◆ Written task:
Set down exactly the lines of the listing below that begin at the one containing "Page size: 1241x1754." and end at the last line, both included.

Start of Block

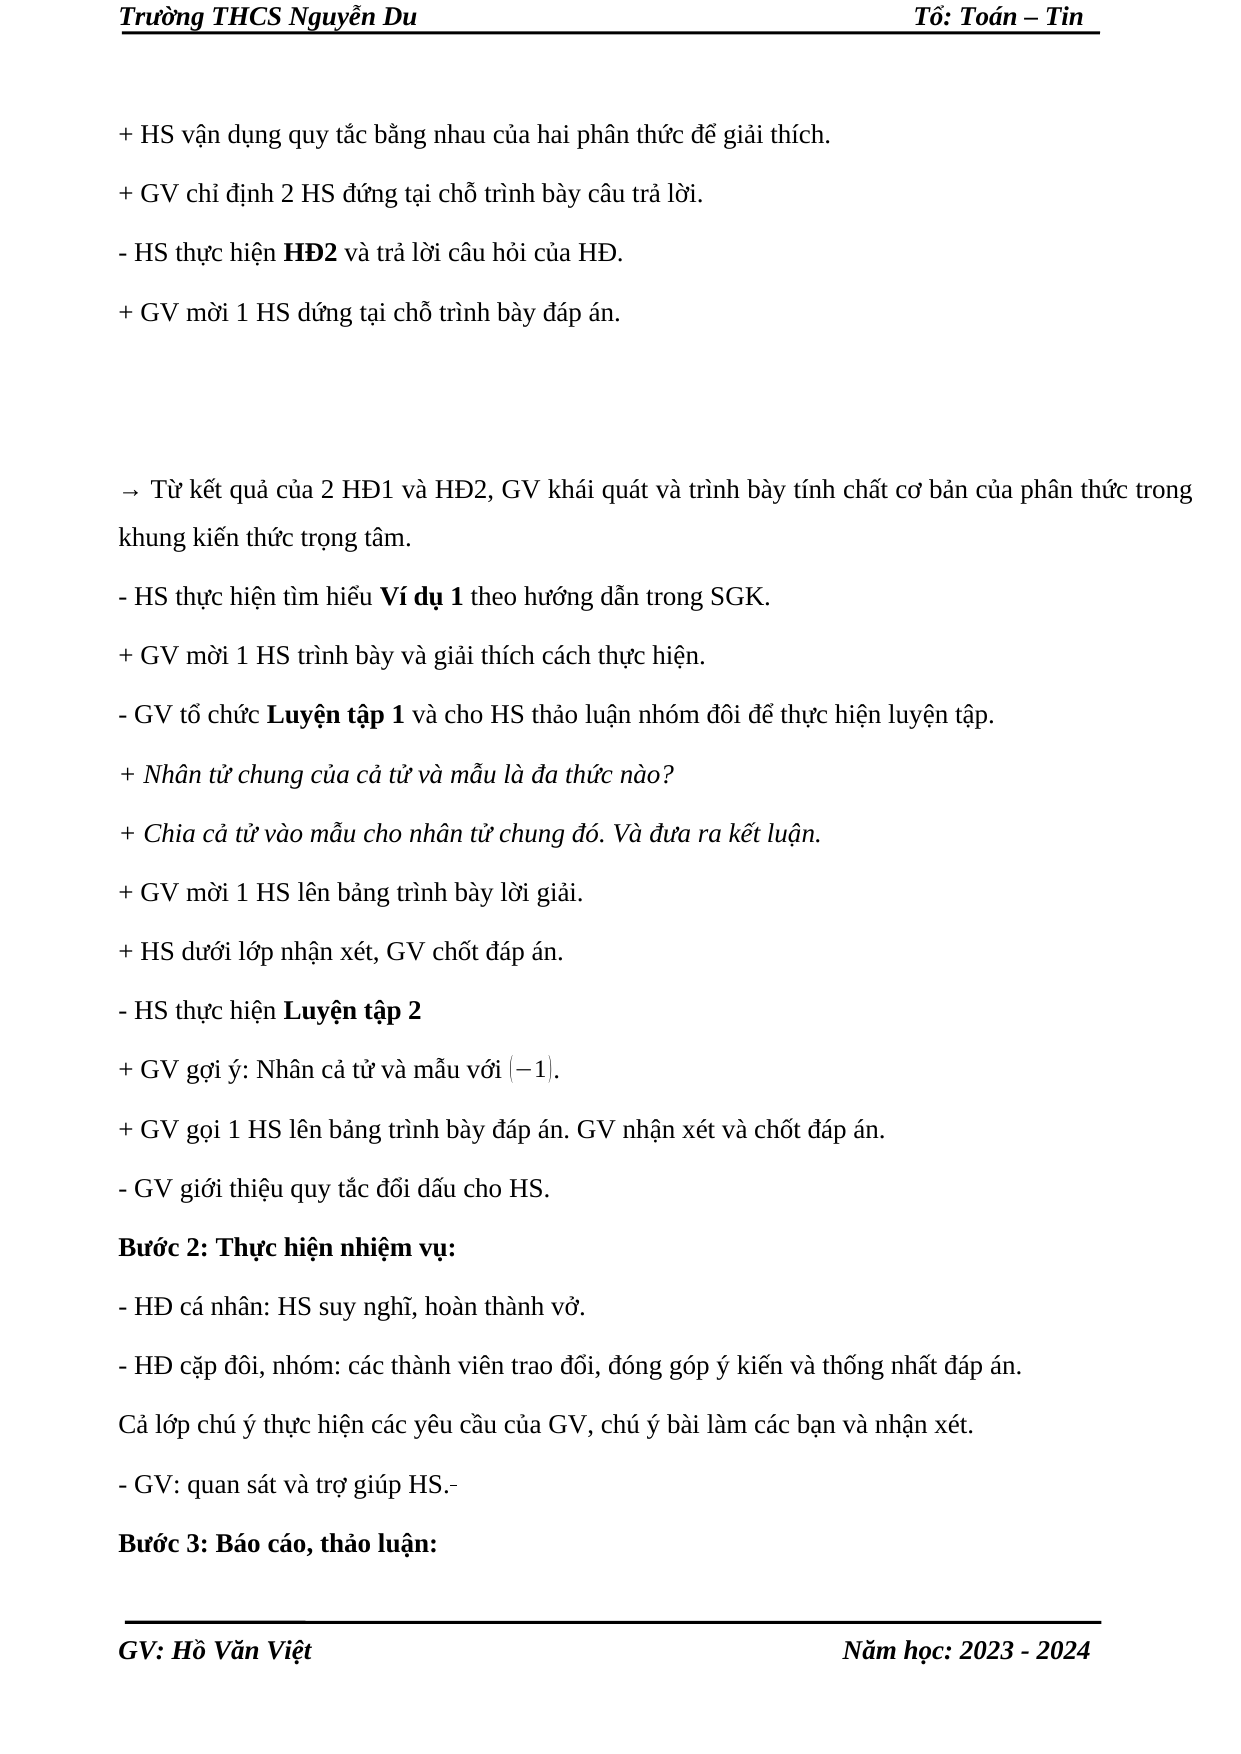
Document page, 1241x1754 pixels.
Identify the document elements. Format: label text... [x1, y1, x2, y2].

text + GV gọi 1 HS lên bảng trình bày đáp án. GV nhận xét và chốt đáp án. [118, 1113, 1196, 1144]
text - GV giới thiệu quy tắc đổi dấu cho HS. [118, 1172, 1196, 1203]
text + GV chỉ định 2 HS đứng tại chỗ trình bày câu trả lời. [118, 177, 1196, 208]
text Bước 3: Báo cáo, thảo luận: [118, 1527, 1196, 1558]
text + HS vận dụng quy tắc bằng nhau của hai phân thức để giải thích. [118, 118, 1196, 149]
text - HĐ cặp đôi, nhóm: các thành viên trao đổi, đóng góp ý kiến và thống nhất đáp án. [118, 1349, 1196, 1381]
text + HS dưới lớp nhận xét, GV chốt đáp án. [118, 935, 1196, 966]
text - GV tổ chức Luyện tập 1 và cho HS thảo luận nhóm đôi để thực hiện luyện tập. [118, 699, 1196, 730]
text + GV mời 1 HS trình bày và giải thích cách thực hiện. [118, 639, 1196, 671]
text + Chia cả tử vào mẫu cho nhân tử chung đó. Và đưa ra kết luận. [118, 817, 1196, 848]
text - GV: quan sát và trợ giúp HS. [118, 1468, 1196, 1499]
text + GV mời 1 HS dứng tại chỗ trình bày đáp án. [118, 296, 1196, 327]
text - HS thực hiện HĐ2 và trả lời câu hỏi của HĐ. [118, 237, 1196, 268]
text - HS thực hiện Luyện tập 2 [118, 994, 1196, 1026]
text Bước 2: Thực hiện nhiệm vụ: [118, 1231, 1196, 1262]
text - HS thực hiện tìm hiểu Ví dụ 1 theo hướng dẫn trong SGK. [118, 580, 1196, 611]
text Cả lớp chú ý thực hiện các yêu cầu của GV, chú ý bài làm các bạn và nhận xét. [118, 1409, 1196, 1440]
text + GV mời 1 HS lên bảng trình bày lời giải. [118, 876, 1196, 907]
text - HĐ cá nhân: HS suy nghĩ, hoàn thành vở. [118, 1290, 1196, 1321]
text Từ kết quả của 2 HĐ1 và HĐ2, GV khái quát và trình bày tính chất cơ bản của phân thức trong khung kiến thức trọng tâm. [118, 473, 1196, 552]
text + GV gợi ý: Nhân cả tử và mẫu với . [118, 1054, 1196, 1085]
text + Nhân tử chung của cả tử và mẫu là đa thức nào? [118, 758, 1196, 789]
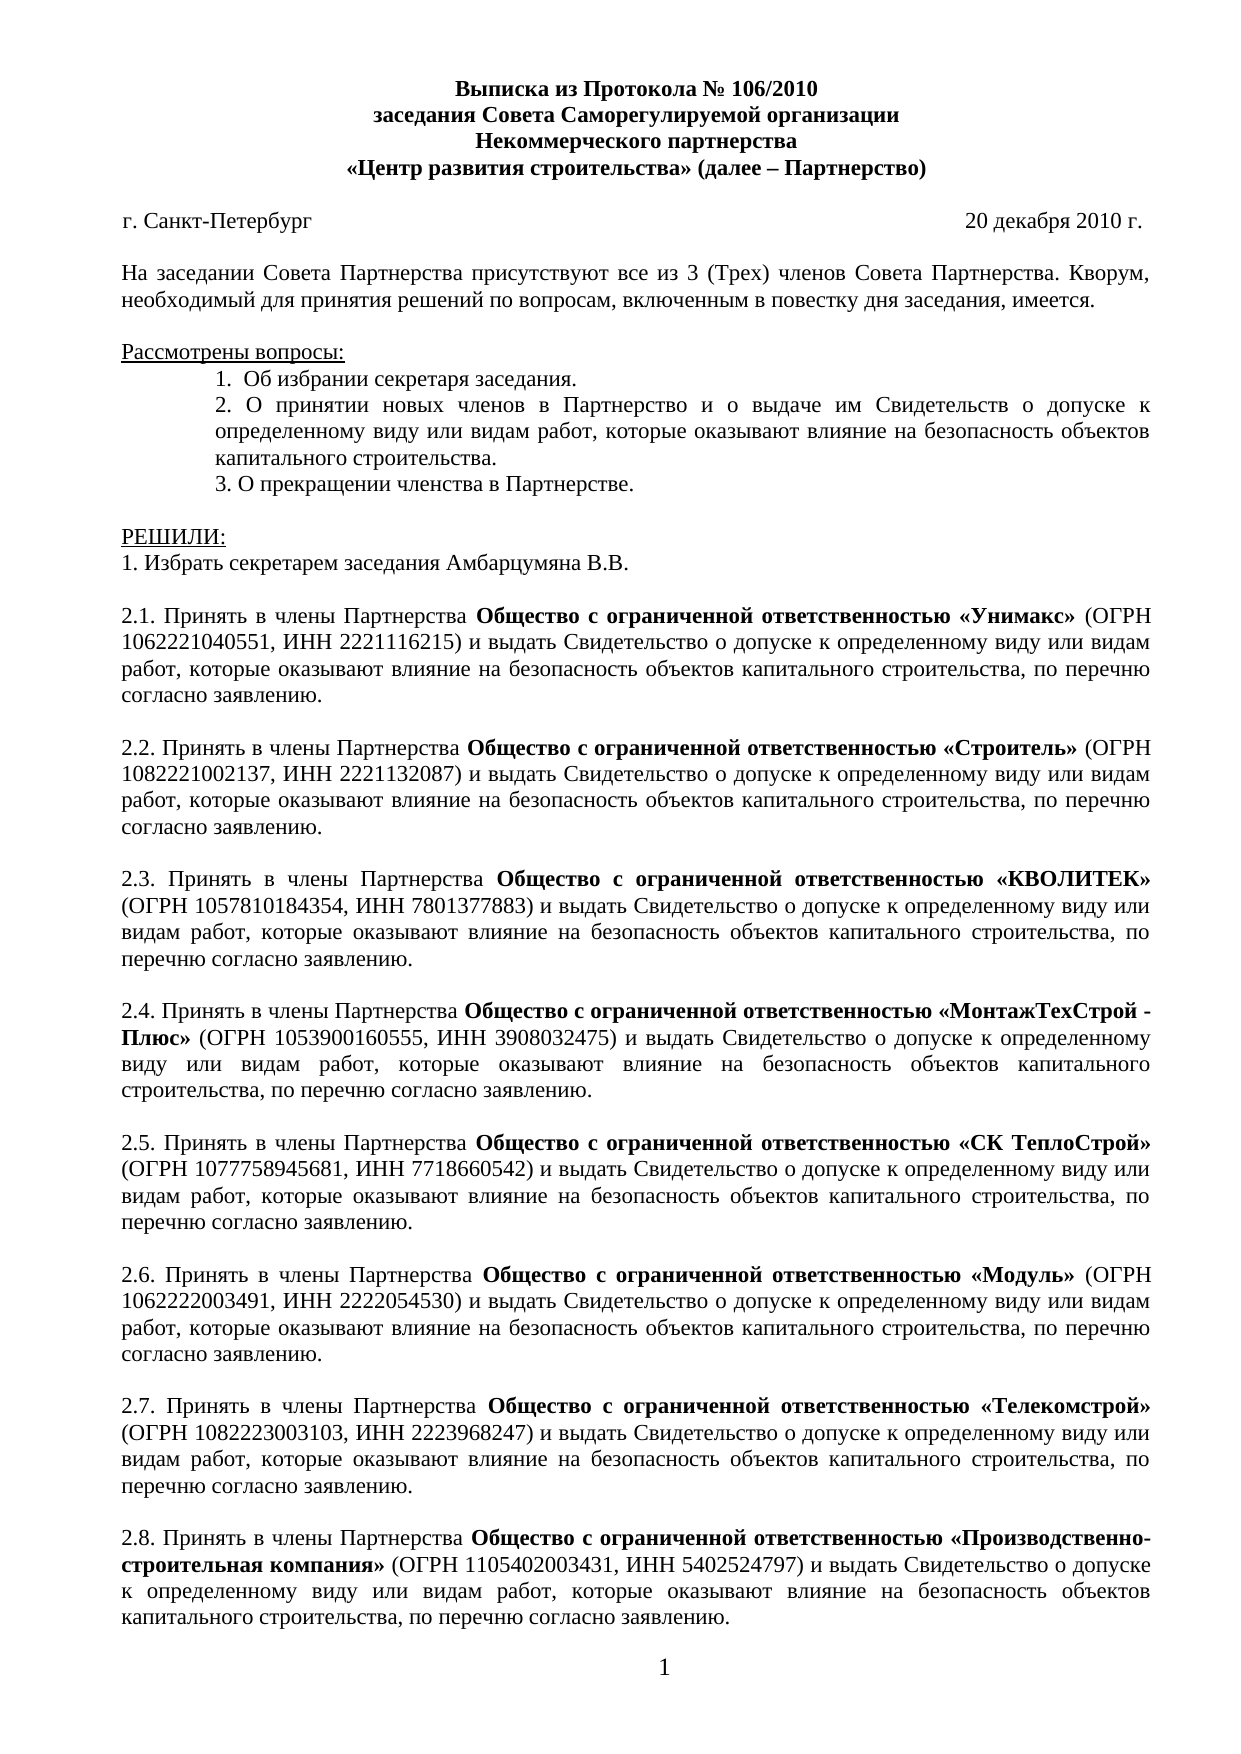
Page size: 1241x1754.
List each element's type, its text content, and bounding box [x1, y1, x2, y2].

End of Block

◆ Written answer:
Page size: 1241x1754.
List each element's type, its text content, and bounding box [x1, y1, x2, y2].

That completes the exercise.